Thanks to the passage of the Veterans Appeals Improvement and Modernization Act in 2017, the process of appealing the Department of Veterans Affairs’ (VA) decisions on disability benefits claims has changed significantly. Outstanding appeals filed prior to the implementation of this new system will be processed as “legacy” claims, but new appeals will be subject to an entirely different system.

The new VA appeals process has pros and cons for former servicemembers looking to obtain benefits or increase the amount of compensation they receive every month. Either way, achieving a positive outcome from this process can be made easier with the professional guidance and support of a dedicated veterans’ disability appeals attorney.

Filing a Supplemental Claim

The first of three options for appealing a denial of VA disability benefits under the new system is filing a supplemental claim. This allows you to provide additional evidence to the VA that is both new and relevant. According to VA policy, “new” evidence must be information the agency did not receive in the original application and did not have when making its initial decision, and “relevant” evidence is information that could impact the agency’s understanding of some element of the claim.

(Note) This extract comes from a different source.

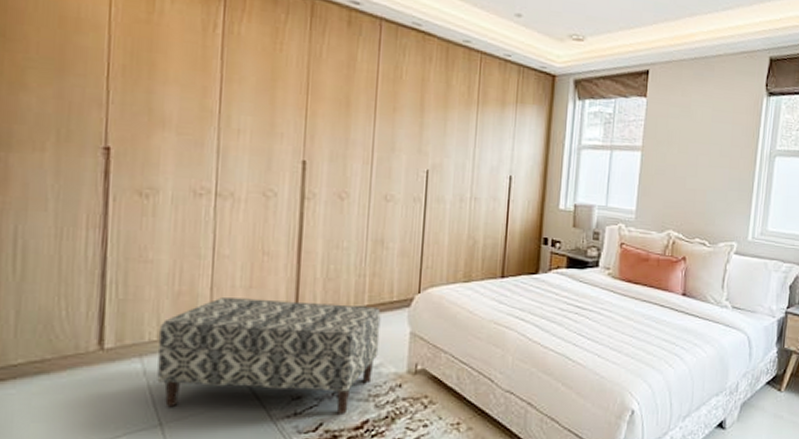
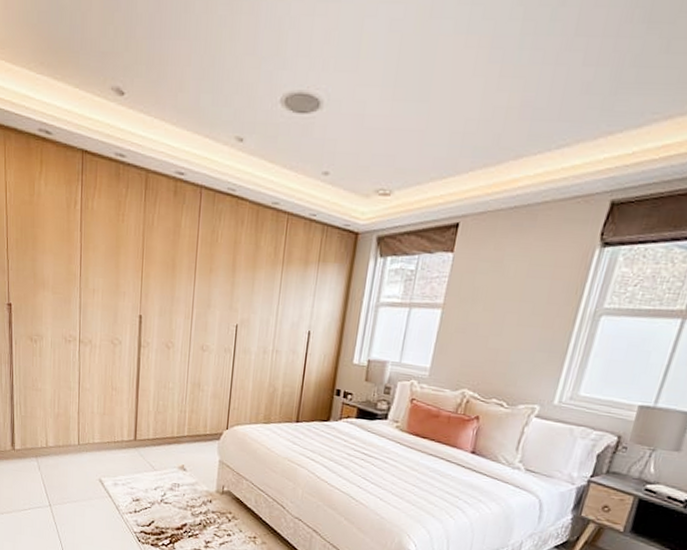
bench: present [157,298,381,414] -> none [46,420,197,517]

Applicants who wish to submit a supplemental claim can do so by filing VA Form 20-0995. In this form, you should indicate what type of benefit you are seeking and what issue(s) you want the VA to review, and you should either submit new and relevant evidence, identify evidence for the VA to gather and review on its own, or both.

Seeking a Higher-Level Review

Unlike supplemental claims, higher-level reviews do not allow applicants going through the VA appeals process to submit any additional evidence for consideration. Instead, this procedure allows you to have a senior reviewer employed by the VA take a second look at either an initial claim denial or a supplemental claim denial.

You can request a higher-level review by filling out and submitting VA Form 20-0996, which also requires you to indicate the benefits you are seeking and what issue(s) you would like to have reviewed. Additionally, your attorney can schedule a phone call with the senior reviewer who will look over your case, during which they may highlight specific errors and make an argument as to why the decision should be changed.

Requesting a Board Appeal

The third option in the new VA appellate process is the Board of Veterans Appeal, which you can submit an appeal to after an initial claim, a supplemental claim, or a higher-level review. Individuals seeking a Board Appeal can either request that a Veterans Law Judge (VLJ) reconsider a claim based on existing evidence, submit additional evidence for the VLJ to review, or request a hearing to testify before a VLJ.

You can indicate which path you want to take and get the Board Appeal process started by filing VA Form 10182. A qualified legal professional from our firm can provide crucial guidance about which option may be best for you.

Ask a Lawyer about the VA Appeals Process

While appealing the VA’s decision on your disability benefits works differently than it used to, the process can still be very complicated and difficult to manage on your own. Wait times for appellate decisions range from months to years, and any mistakes or problems with your appeal could significantly increase those delays and ultimately lead to another denial.